[Dataset items]
-------------------------

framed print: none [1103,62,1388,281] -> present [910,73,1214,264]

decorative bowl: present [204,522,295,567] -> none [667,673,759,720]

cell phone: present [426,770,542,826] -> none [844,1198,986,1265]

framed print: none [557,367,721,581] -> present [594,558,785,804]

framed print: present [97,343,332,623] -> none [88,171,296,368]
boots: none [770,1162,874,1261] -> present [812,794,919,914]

-------------------------

- Task requirements
All of the records above need to be printed again exactly as they appear.

- Task result
framed print: none [1103,62,1388,281] -> present [910,73,1214,264]

decorative bowl: present [204,522,295,567] -> none [667,673,759,720]

cell phone: present [426,770,542,826] -> none [844,1198,986,1265]

framed print: none [557,367,721,581] -> present [594,558,785,804]

framed print: present [97,343,332,623] -> none [88,171,296,368]
boots: none [770,1162,874,1261] -> present [812,794,919,914]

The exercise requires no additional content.